- Born: September 24, 1839 or September 30, 1839 Sauland, Hjartdal, Telemark, Norway
- Died: March 30, 1894 (aged 54) Ridgeway, Iowa, United States
- Military career
- Allegiance: United States
- Branch: Union army
- Service years: 1861–1865
- Unit: 12th Iowa Volunteer Infantry Regiment
- Conflicts: American Civil War

= Drengman Aaker =

American politician and businessman

Drengman Olsen Aaker (September 24, 1839 - March 30, 1894) was a Norwegian-born American politician, businessman and soldier.

==Biography==
Drengman Olsen was born on at the Sælebotsmoen tenant farm in Sauland parish, Hjartdal Municipality, Telemark county, Norway, according to local baptismal records. Aaker emigrated with his parents to the United States in 1848 and settled in Waukesha County, Wisconsin. In 1854, Aaker and his family settled in Winneshiek County, Iowa.
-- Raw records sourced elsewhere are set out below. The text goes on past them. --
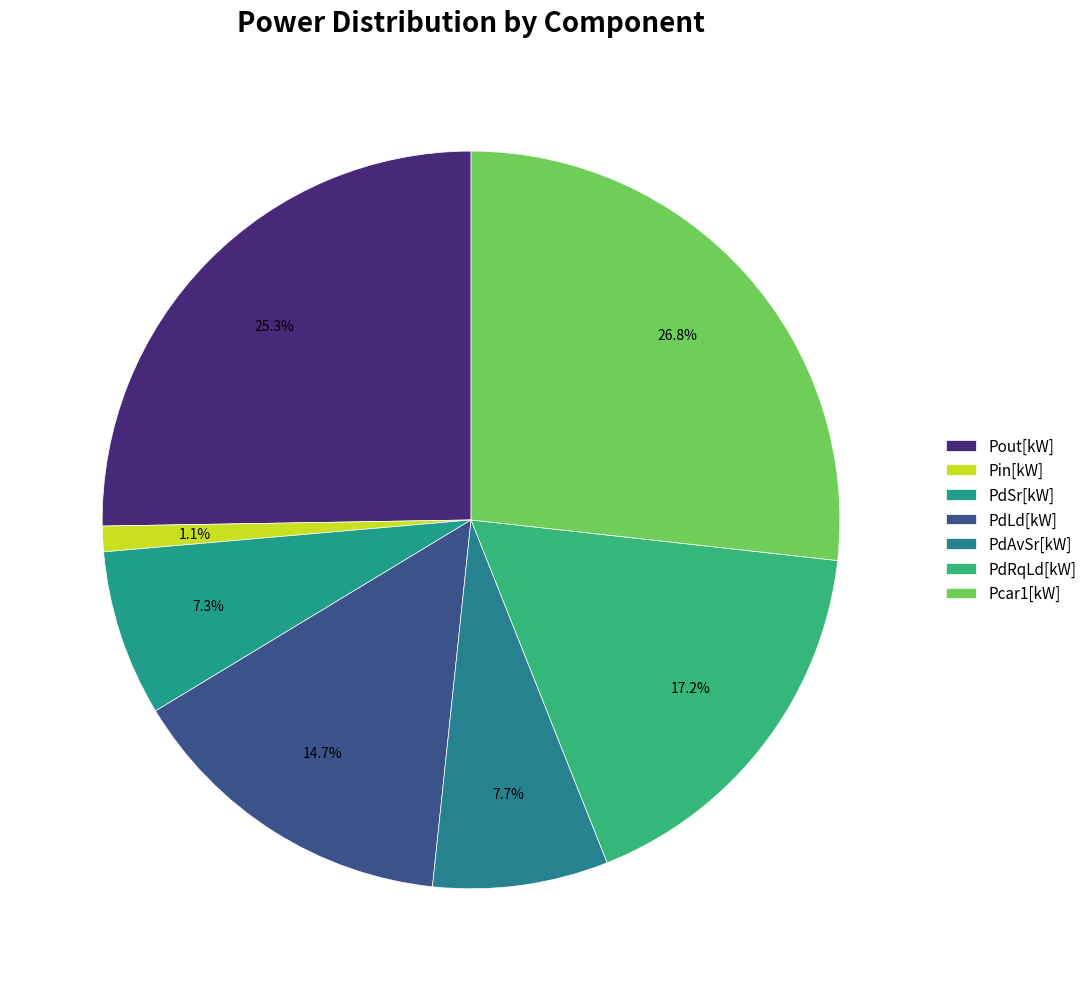

How many slices are in this pie chart?

7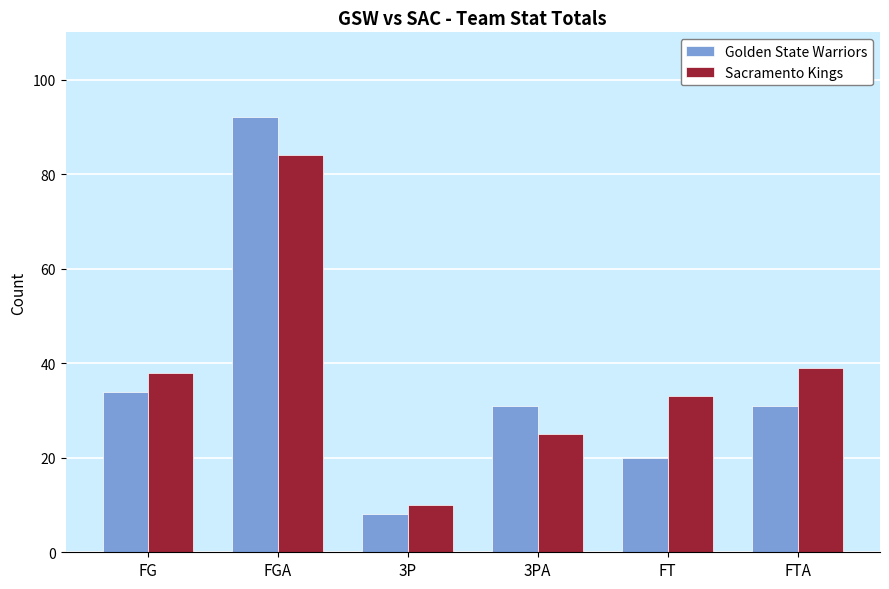

Count the number of categories in the chart.

6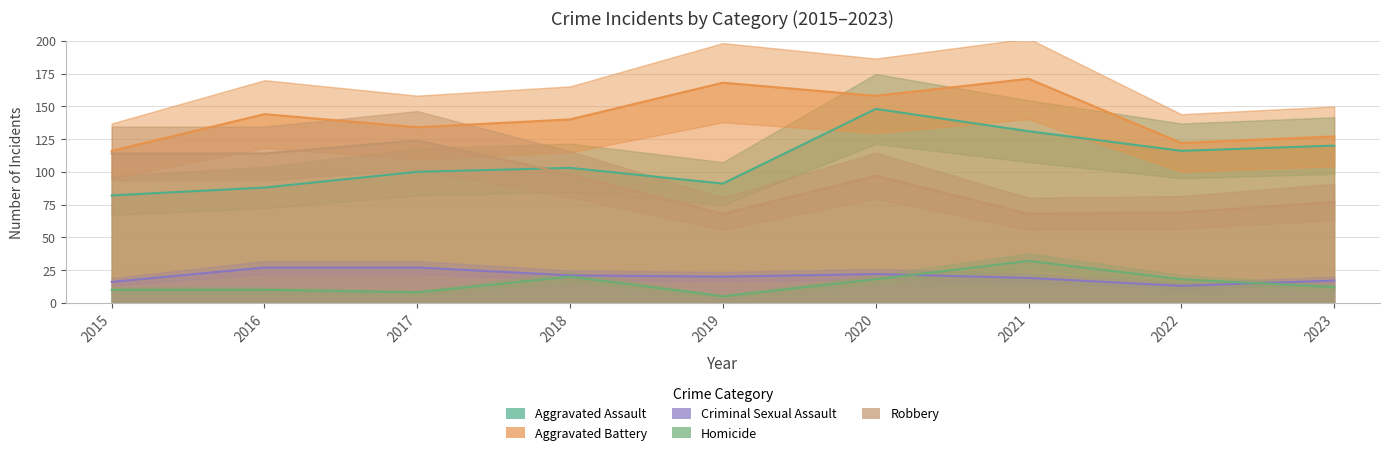

What is the value of the Aggravated Assault point at the 7th from the left?

131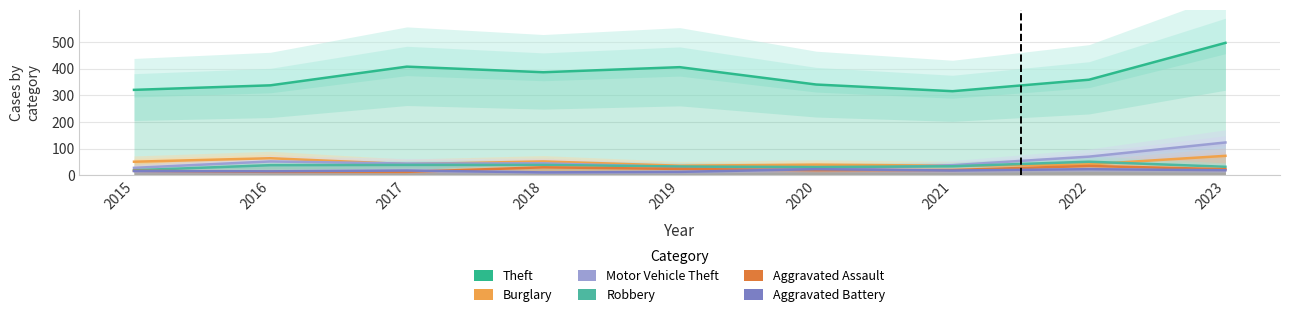

In Theft, how many points are higher than both neighbors (excluding endpoints)?

2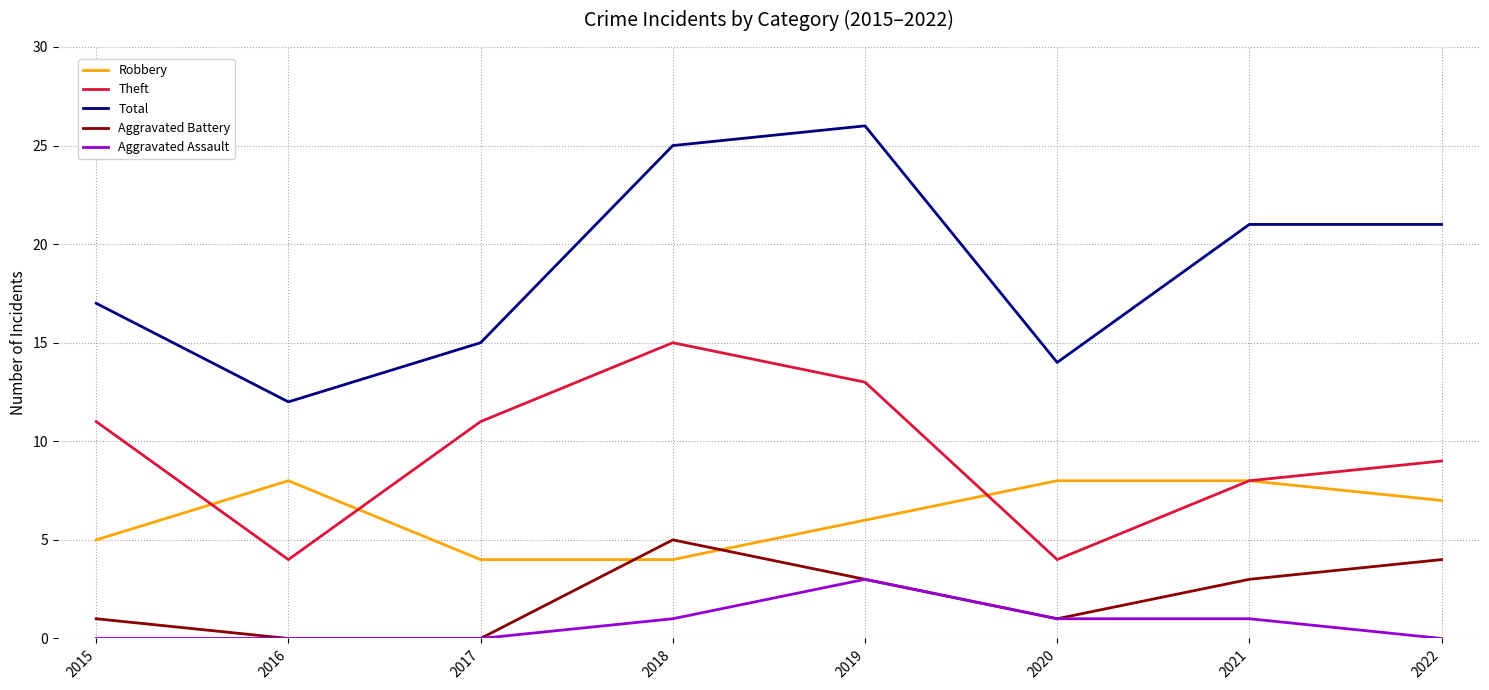

How many categories are shown in the chart?

8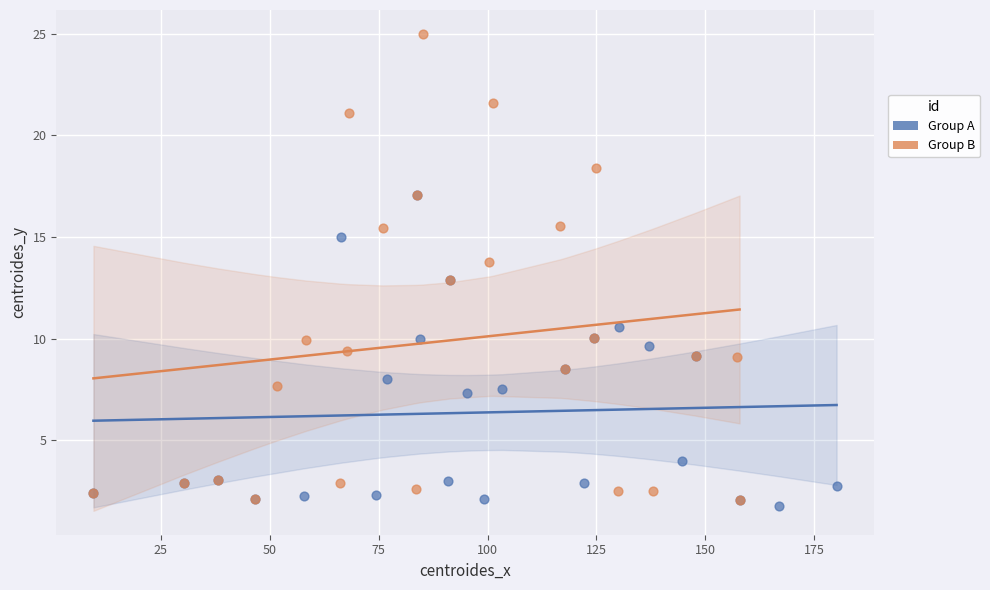

Which series contains the highest Y value?

Group B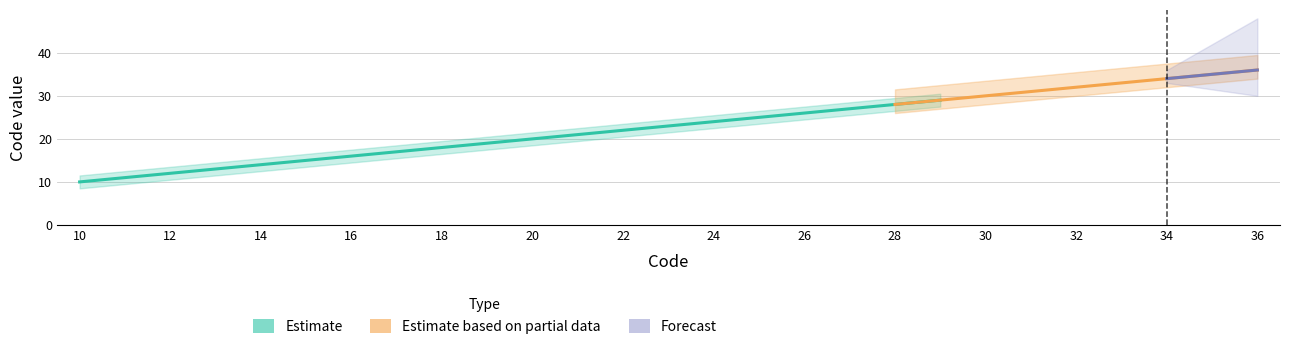

At which label does Estimate first exceed 23?

24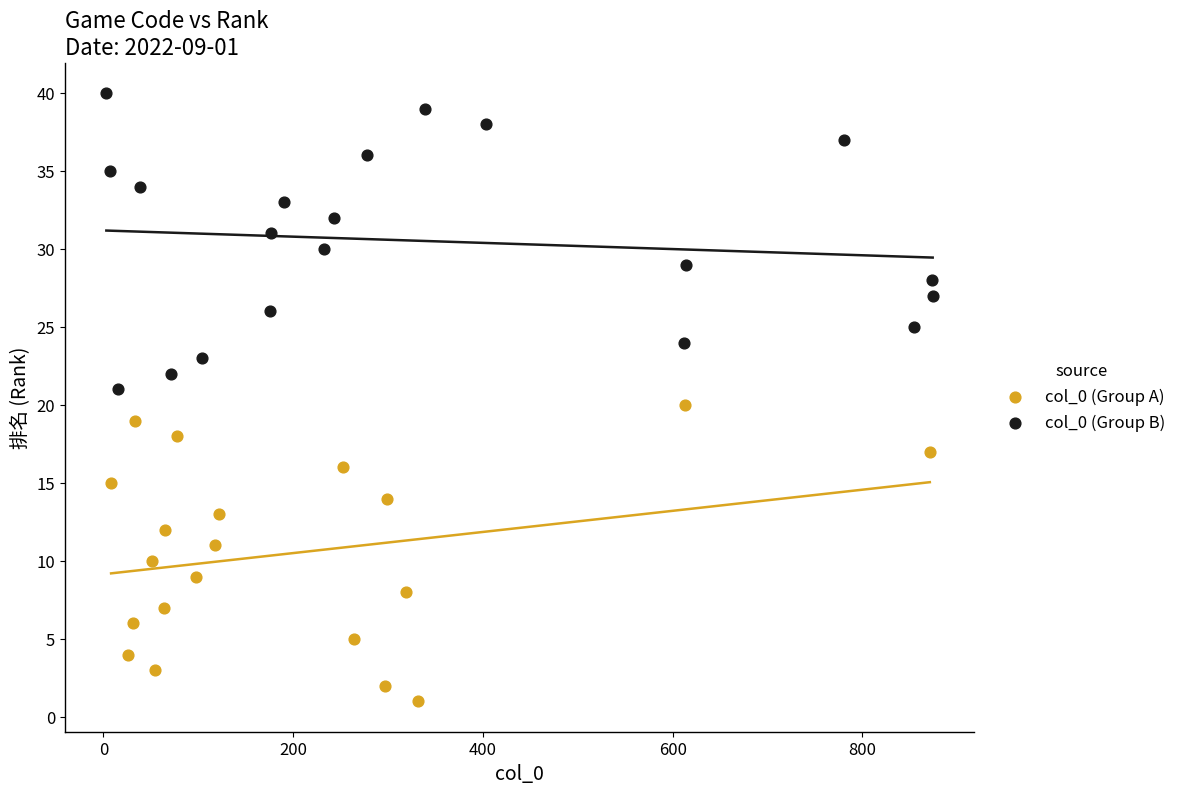

Which series contains the highest Y value?

col_0 (Group B)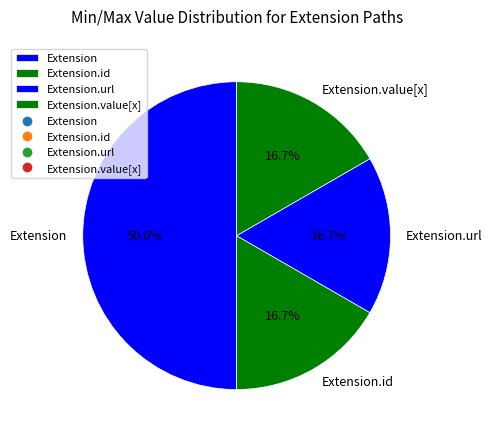

Between Extension.url and Extension, which is larger?

Extension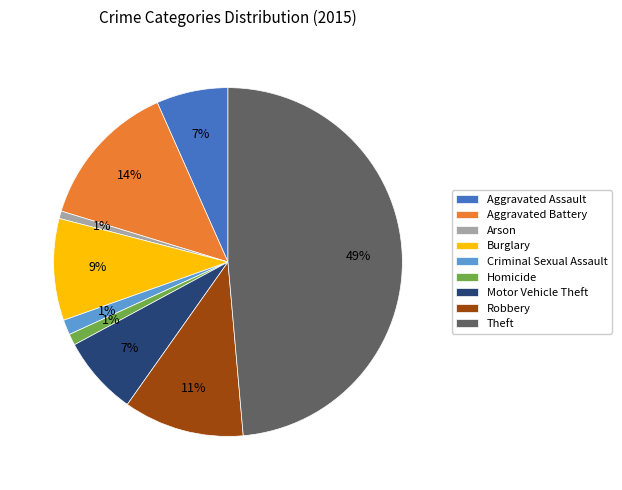

Is the sum of Robbery and Motor Vehicle Theft greater than half?

No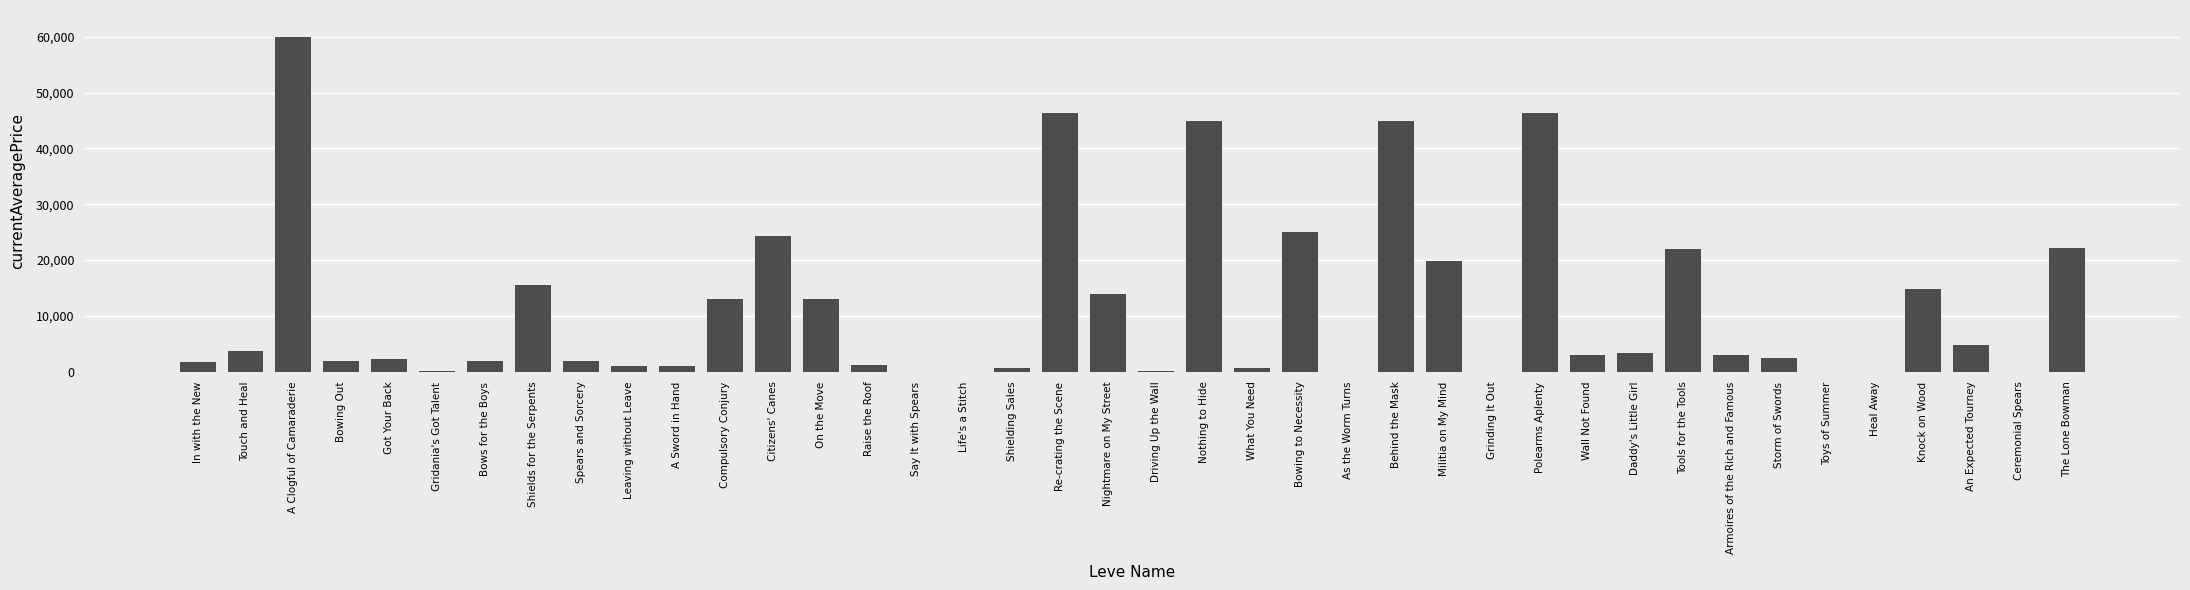

Approximately how many times larger is the value at On the Move compared to Storm of Swords?

5.4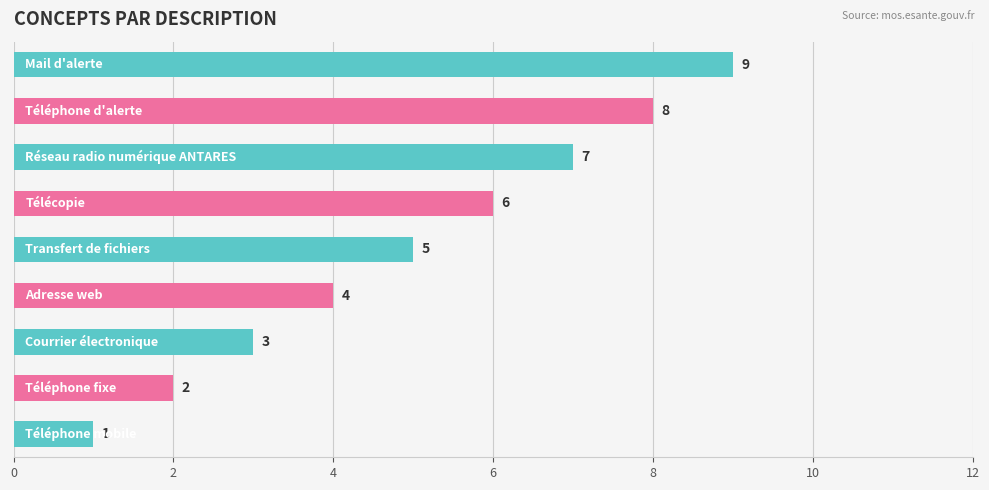

How many values are between 3 and 7?

5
During the American Civil War, Aaker served in the 12th Iowa Volunteer Infantry Regiment.

Aaker later lived in Ridgeway, Iowa and was in the mercantile business. In the years following his marriage in 1869 to Christina Andersdatter Turvold (1849–1922), Aaker grew to become a successful business figure in Winneshiek County, being the operator of a lumber yard. Later he was member of the mercantile firm of Galby and Aaker, dealing in grain throughout the 1870s. In the latter part of that decade Aaker sold his lumber yard and became the owner of the Ridgeway Creamery, which later burned to the ground in March 1884.

From 1882 to 1886, Aaker served in the Iowa House of Representatives and was a Republican. Aaker died at his home in Ridgeway, Iowa at age 54.